The first brew was nice - a cleaner cup than what my mainstay press pot grinder delivered (Solis Maestro Plus), though there was some "mud" at the bottom of the cup of coffee once I finished. Clarity was better too, but it was press.
Taste? I put the Solis Maestro Plus vs the KitchenAid in head to head in 350ml (12oz) press pots, using the identical weight of coffee (21 grams).
I've been working with my palate as of late, and found ways to slightly improve it to detect slight differences in taste, and I was able to notice a slightly cleaner, yet more complex cup with the KitchenAid sample, brewing Los Delirios from Intelligentsia. This isn't to say the Solis was bad - it's not - but the KitchenAid was a better even grind that provided a slightly better cup.
I asked one of my regular testers to sample, and they did notice a subtle difference, but only after I pointed out a specific flavour (apricot in the finish, which was not apparent from the Solis cup.
On espresso, in the first few weeks of testing, I didn't do a lot, other than about a pound of Black Cat from Intelly. Mainly I was testing the grinder with the La Marzocco in our lab, and it was proving difficult to get the "ideal shot", but don't read into this much - I need more time to dial in the finer points, fool with my volumes and doses.
For drip, I was having great success. I was using this grinder early on with the Technivorm Moccamaster, and a Melitta Clarity brewer. I used a SwissGold permanent filter in both, and with a setting of about 5 or 5.5 on the KitchenAid, I was getting an exceptionally clean cup given the filter I was using (SwissGold filters tend to give a muddy coffee), and I just felt the entire brew was extracting a lot of the sample beans' more elusive flavours and tastes.
As always, I have to remind you this is a very preliminary look at the grinder. This is by no means conclusive, nor should it be read as such.

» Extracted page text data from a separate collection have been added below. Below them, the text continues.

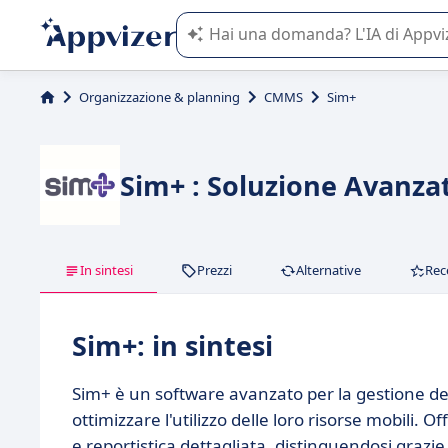
L'IA di Appvizer vi guida nell'utilizzo
Organizzazione & planning
CMMS
Sim+
Sim+ : Soluzione Avanzat
In sintesi
Prezzi
Alternative
Rec
Sim+: in sintesi
Sim+ è un software avanzato per la gestione de
ottimizzare l'utilizzo delle loro risorse mobili.
e reportistica dettagliata, distinguendosi grazie a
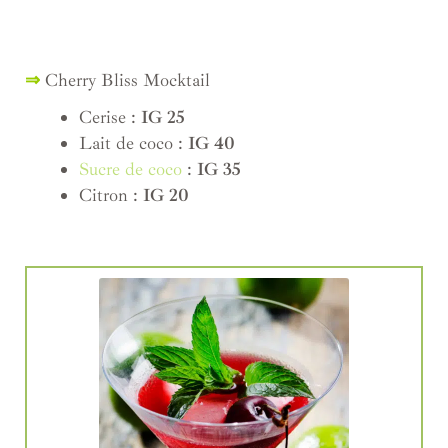
⇒
Cherry Bliss Mocktail
Cerise :
IG 25
Lait de coco :
IG
40
Sucre de coco
:
IG 35
Citron :
IG 20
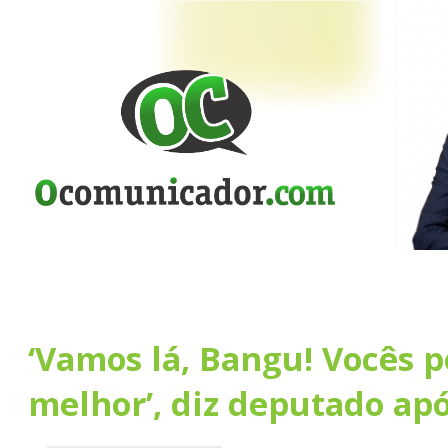
‘Vamos lá, Bangu! Vocês 
melhor’, diz deputado ap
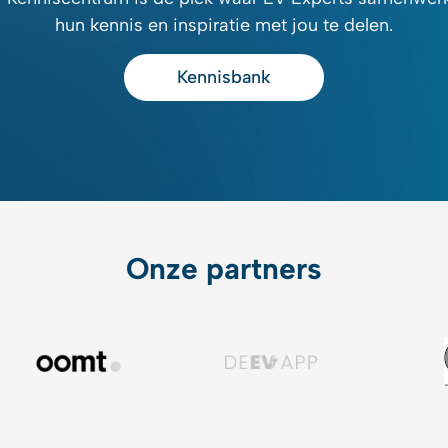
hun kennis en inspiratie met jou te delen.
Kennisbank
Onze partners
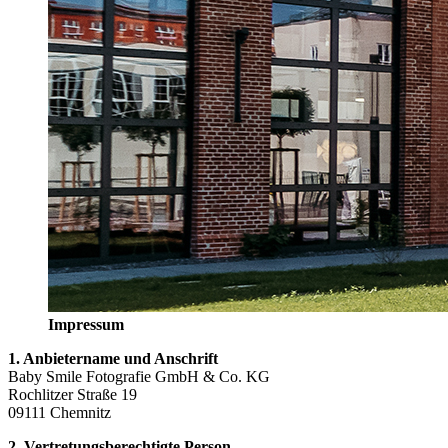
Impressum
1. Anbietername und Anschrift
Baby Smile Fotografie GmbH & Co. KG
Rochlitzer Straße 19
09111 Chemnitz
2. Vertretungsberechtigte Person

With that said, the early look at this grinder is very promising. I think I'd like to see how the grinder looks with a sharper set of burrs, to see how speed or the even-ness of the grind cut is, but out of the box, it's an extremely capable grinder.
The manual is darn near perfect and full of what would be called "insider info" if it were any other grinder manufacturer - the kind of stuff that they typically don't want you to know, like how to take the thing apart - it's all good.
The construction is first rate, with very little to complain about. I did notice that some of the whole beans will "hang" in the top bean cup where the finger guard is, but it's not a serious inconvenience.
Overall, we're very pleased with this grinder as a first look. It's also usurped the Solis Maestro Plus as our "cupping" grinder (as I write this, it's a month after we finished the "first look"), and it's holding up well. At $199, (buy it at Amazon using our affiliate link, and help the site out), it's about $55 more than the Solis Maestro Plus, but at this point, it looks to be money very well spent.